Genetic analysis in the present study identified a novel nonsense mutation (C.5G>A, p.W2X) in the exon 1 of GABRB3 Gene. Exon 1 and exon 1A of GABRB3 gene, along with exon 2–9, can generate alternative mRNA transcripts, from which 2 alternative signal peptide sequences are derived. These sequences encode 2 mature polypeptides, each of which exhibits a distinct signal peptide sequence with slight variations in N-terminal residues.^[8] The mutation may lead to the structural modification of the gamma-aminobutyric acid A receptor, subunit beta 3. Furthermore, several genetic epilepsies can appear because of GABAergic disinhibition.^[9] Previous studies regarding pediatric absence epilepsy have observed 3 missense mutations (c.31C>T; p.Pro11Ser), (c.44C>T; p.Ser15Phe), and (c.94G>A; p.Gly32Arg); all these were located in the exon 1A of GABRB3 gene, and they were predicted to cause hyperglycosylation of beta 3 subunit protein in GABA type A receptor and reduction of GABA-evoked currents, thereby resulting in absence seizures.^[8] In the current study, the mutation (C.5G>A, p.W2X) was found in the exon 1 which participates in the encoding of the beta-3 subunit (subtype 4) of the GABA type A receptor. We speculated this mutation may alter the structure and cause dysfunction of GABA type A receptors and thus result in EOEE. Our Sanger sequencing showed the mutation has a maternal origin, indicating a potential inheritance of EOEE. The nonsense mutation was inherited from the patient's unaffected mother, and similar cases were reported in literature.^[9] The phenomenon casts some doubts on the role of the variant in the etiology of the patient’ disease. It may be interpreted that by the loss of 1 allele in the patient, either it is not associated with the disease or does not show full penetrance.^[9] However, due to the rarity of GABRB3-related EOEE, the definitive phenotype–genotype correlation between GABRB3 mutation and EOEE is yet to be delineated, and much further studies including functional verifications are needed.

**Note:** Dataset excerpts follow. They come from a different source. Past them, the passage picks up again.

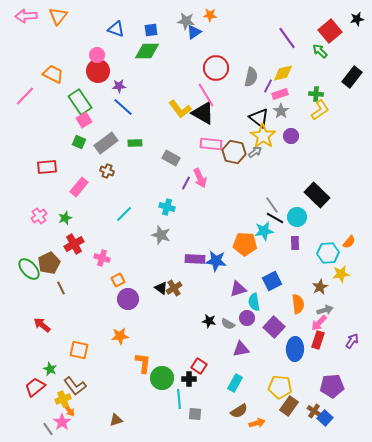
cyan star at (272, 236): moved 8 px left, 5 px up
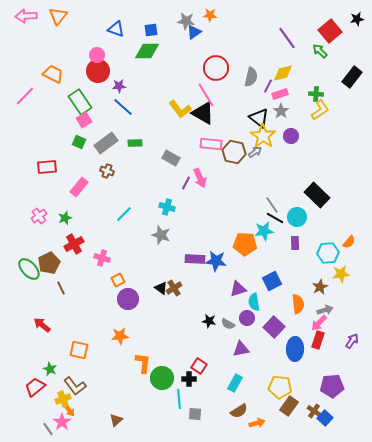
brown triangle at (116, 420): rotated 24 degrees counterclockwise
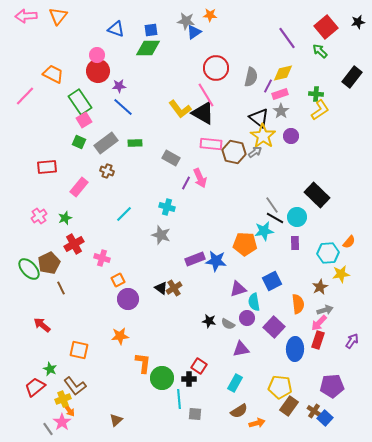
black star at (357, 19): moved 1 px right, 3 px down
red square at (330, 31): moved 4 px left, 4 px up
green diamond at (147, 51): moved 1 px right, 3 px up
purple rectangle at (195, 259): rotated 24 degrees counterclockwise
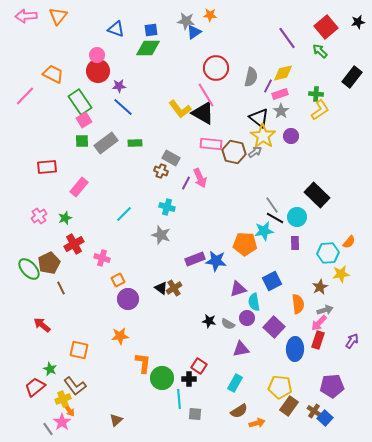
green square at (79, 142): moved 3 px right, 1 px up; rotated 24 degrees counterclockwise
brown cross at (107, 171): moved 54 px right
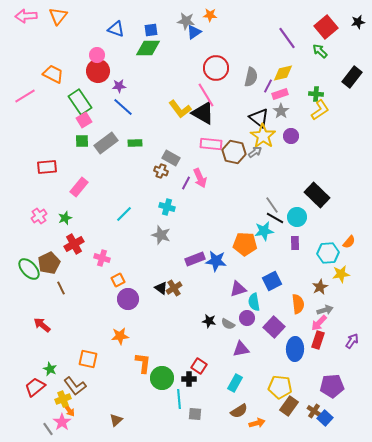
pink line at (25, 96): rotated 15 degrees clockwise
orange square at (79, 350): moved 9 px right, 9 px down
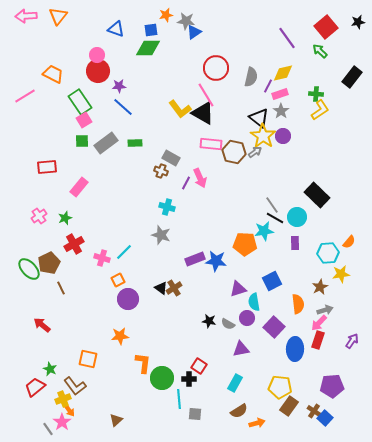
orange star at (210, 15): moved 44 px left; rotated 16 degrees counterclockwise
purple circle at (291, 136): moved 8 px left
cyan line at (124, 214): moved 38 px down
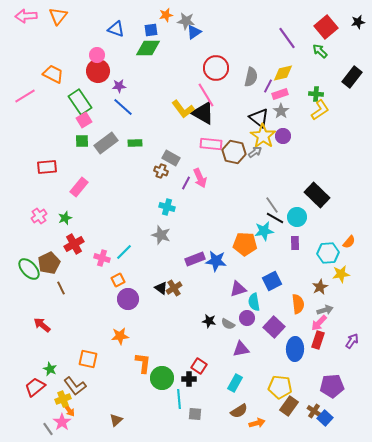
yellow L-shape at (180, 109): moved 3 px right
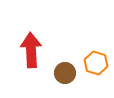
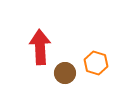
red arrow: moved 9 px right, 3 px up
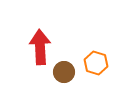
brown circle: moved 1 px left, 1 px up
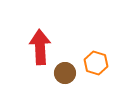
brown circle: moved 1 px right, 1 px down
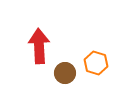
red arrow: moved 1 px left, 1 px up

Moreover, we used clonazepam—a benzodiazepine derivative that binds to GABA type A receptors and increases the inhibitory effect of the neurotransmitter GABA^[10] —to treat the patient and achieved a favorable control, which also supported the GABRB3-related mechanism involved in the development of EOEE. Clonazepam has been widely used in the treatment of various epileptic syndromes; nevertheless, to our knowledge, this is the first attempt to use this agent in the patient with GABRB3-related EOEE.